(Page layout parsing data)

━━━

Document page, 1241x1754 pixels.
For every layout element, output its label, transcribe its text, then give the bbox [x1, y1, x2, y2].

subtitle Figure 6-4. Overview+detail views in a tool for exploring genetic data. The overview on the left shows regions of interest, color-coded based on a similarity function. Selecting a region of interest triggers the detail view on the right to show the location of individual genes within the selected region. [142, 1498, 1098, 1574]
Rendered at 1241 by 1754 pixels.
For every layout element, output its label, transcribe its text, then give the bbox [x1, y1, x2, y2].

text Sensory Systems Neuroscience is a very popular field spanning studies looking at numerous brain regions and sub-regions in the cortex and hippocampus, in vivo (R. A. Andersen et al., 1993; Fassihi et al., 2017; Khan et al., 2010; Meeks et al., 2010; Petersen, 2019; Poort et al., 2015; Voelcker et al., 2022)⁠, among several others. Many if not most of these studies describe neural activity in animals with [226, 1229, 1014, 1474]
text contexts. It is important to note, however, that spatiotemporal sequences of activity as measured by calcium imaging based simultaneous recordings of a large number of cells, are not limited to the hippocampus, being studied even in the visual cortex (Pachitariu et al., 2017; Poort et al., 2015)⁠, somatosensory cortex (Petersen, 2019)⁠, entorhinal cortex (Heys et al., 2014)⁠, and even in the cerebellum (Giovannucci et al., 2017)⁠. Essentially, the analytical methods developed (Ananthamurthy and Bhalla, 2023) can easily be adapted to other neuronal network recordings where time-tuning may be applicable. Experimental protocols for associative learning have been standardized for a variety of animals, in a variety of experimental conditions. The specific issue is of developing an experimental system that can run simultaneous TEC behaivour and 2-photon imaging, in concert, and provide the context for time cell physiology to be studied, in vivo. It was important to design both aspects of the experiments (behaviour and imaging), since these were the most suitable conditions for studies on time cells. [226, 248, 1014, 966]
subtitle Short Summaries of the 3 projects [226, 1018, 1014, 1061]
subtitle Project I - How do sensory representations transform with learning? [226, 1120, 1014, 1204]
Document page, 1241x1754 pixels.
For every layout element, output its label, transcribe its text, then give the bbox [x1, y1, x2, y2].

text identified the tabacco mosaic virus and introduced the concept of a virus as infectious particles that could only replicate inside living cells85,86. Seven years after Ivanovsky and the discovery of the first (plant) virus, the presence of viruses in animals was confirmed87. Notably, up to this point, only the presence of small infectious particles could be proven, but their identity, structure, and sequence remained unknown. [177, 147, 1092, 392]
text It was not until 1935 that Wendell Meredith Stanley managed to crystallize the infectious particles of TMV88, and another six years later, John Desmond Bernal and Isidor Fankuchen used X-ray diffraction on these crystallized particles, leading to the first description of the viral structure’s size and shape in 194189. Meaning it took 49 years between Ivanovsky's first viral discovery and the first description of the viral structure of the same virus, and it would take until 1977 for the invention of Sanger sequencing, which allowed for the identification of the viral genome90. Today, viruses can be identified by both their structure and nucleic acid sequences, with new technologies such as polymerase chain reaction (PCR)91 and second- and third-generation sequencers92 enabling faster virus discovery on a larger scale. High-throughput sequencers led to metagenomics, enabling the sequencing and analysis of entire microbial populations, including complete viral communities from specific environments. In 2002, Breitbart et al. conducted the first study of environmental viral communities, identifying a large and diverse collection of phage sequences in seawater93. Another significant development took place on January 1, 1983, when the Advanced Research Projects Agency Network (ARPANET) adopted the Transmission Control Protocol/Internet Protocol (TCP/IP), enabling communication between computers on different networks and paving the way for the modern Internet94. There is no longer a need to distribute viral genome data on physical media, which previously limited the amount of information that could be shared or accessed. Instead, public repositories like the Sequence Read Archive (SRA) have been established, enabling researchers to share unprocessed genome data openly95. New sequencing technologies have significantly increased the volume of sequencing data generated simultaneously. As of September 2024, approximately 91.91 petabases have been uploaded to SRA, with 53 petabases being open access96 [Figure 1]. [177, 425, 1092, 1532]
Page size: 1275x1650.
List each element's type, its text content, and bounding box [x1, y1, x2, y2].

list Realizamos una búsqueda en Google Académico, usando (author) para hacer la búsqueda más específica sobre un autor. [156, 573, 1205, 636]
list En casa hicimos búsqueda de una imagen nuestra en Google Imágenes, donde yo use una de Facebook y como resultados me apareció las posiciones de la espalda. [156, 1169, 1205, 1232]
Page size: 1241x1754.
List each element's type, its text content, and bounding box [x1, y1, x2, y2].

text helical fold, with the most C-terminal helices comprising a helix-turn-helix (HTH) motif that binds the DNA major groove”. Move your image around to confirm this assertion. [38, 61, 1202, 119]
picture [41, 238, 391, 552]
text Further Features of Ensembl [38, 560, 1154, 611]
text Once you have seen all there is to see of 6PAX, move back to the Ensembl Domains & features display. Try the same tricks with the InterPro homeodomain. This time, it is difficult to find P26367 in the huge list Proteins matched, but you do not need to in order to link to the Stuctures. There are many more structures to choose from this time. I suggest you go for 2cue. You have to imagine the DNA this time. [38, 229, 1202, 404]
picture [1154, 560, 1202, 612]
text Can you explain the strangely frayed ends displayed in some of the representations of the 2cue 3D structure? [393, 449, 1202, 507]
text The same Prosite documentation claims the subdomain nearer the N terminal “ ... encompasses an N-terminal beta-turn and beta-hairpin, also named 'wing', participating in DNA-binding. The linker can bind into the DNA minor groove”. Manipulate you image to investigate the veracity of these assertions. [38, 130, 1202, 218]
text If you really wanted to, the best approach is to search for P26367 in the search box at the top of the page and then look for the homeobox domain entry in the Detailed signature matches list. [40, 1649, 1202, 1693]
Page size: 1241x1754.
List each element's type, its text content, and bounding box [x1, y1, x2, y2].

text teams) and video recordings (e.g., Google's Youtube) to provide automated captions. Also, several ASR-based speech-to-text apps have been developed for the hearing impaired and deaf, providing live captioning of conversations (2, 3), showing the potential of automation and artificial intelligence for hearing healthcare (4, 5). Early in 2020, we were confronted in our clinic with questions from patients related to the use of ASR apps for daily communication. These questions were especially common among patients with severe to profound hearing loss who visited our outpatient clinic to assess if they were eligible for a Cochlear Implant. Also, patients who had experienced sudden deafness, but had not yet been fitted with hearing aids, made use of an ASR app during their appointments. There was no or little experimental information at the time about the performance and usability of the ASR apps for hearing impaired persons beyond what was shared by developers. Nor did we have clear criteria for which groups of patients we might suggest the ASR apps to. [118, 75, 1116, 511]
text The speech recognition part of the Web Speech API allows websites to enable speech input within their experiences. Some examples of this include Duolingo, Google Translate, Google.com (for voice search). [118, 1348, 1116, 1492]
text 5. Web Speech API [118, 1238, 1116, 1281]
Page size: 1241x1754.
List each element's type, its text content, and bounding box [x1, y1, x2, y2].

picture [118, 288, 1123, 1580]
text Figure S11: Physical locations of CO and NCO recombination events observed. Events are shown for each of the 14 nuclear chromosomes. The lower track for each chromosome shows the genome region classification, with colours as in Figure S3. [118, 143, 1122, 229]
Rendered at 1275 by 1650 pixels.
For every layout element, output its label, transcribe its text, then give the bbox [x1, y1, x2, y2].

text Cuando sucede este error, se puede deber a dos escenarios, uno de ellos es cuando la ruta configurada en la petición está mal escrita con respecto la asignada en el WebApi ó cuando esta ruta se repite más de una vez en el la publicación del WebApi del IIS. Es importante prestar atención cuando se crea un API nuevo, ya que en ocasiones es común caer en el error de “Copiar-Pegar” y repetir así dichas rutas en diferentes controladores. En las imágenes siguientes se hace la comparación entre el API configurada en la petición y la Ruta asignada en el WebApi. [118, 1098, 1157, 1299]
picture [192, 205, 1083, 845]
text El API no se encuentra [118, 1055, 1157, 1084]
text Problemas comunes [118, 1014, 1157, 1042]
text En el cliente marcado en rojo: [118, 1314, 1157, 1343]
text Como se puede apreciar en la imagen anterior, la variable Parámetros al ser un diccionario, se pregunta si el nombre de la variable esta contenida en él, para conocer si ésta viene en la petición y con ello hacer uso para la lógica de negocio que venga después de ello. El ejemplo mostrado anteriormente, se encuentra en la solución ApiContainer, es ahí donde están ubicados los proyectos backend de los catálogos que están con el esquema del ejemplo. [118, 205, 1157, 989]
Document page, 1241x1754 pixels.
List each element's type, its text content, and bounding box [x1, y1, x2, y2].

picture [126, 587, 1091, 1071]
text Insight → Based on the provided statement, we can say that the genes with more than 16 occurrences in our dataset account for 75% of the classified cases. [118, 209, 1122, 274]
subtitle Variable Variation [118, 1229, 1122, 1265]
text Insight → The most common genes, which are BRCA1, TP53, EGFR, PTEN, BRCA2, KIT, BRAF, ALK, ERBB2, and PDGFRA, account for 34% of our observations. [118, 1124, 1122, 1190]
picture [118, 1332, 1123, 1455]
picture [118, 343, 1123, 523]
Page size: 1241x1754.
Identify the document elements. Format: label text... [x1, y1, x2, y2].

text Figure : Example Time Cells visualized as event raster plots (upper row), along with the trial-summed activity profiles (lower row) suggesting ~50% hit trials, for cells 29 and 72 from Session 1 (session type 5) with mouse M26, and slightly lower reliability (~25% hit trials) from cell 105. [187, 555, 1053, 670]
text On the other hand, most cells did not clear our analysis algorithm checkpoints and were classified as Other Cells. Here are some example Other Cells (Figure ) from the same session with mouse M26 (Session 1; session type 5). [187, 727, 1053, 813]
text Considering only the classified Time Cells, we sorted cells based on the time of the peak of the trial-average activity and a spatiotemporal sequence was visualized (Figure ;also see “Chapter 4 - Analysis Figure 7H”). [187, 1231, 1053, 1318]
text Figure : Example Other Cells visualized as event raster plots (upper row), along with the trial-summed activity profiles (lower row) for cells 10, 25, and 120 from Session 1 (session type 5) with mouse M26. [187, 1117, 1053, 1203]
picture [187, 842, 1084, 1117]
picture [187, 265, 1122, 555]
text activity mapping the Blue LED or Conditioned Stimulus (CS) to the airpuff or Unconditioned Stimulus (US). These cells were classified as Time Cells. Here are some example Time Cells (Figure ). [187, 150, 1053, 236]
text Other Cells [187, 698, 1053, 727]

━━━

What the exercise asks> Starting with the first line of the entries and ending with the line that has "Rendered at 1241 by 1754 pixels.", copy each line exactly and add nothing.

Answer to this problem>
Document page, 1241x1754 pixels.
For every layout element, output its label, transcribe its text, then give the bbox [x1, y1, x2, y2].

subtitle Figure 6-4. Overview+detail views in a tool for exploring genetic data. The overview on the left shows regions of interest, color-coded based on a similarity function. Selecting a region of interest triggers the detail view on the right to show the location of individual genes within the selected region. [142, 1498, 1098, 1574]
Rendered at 1241 by 1754 pixels.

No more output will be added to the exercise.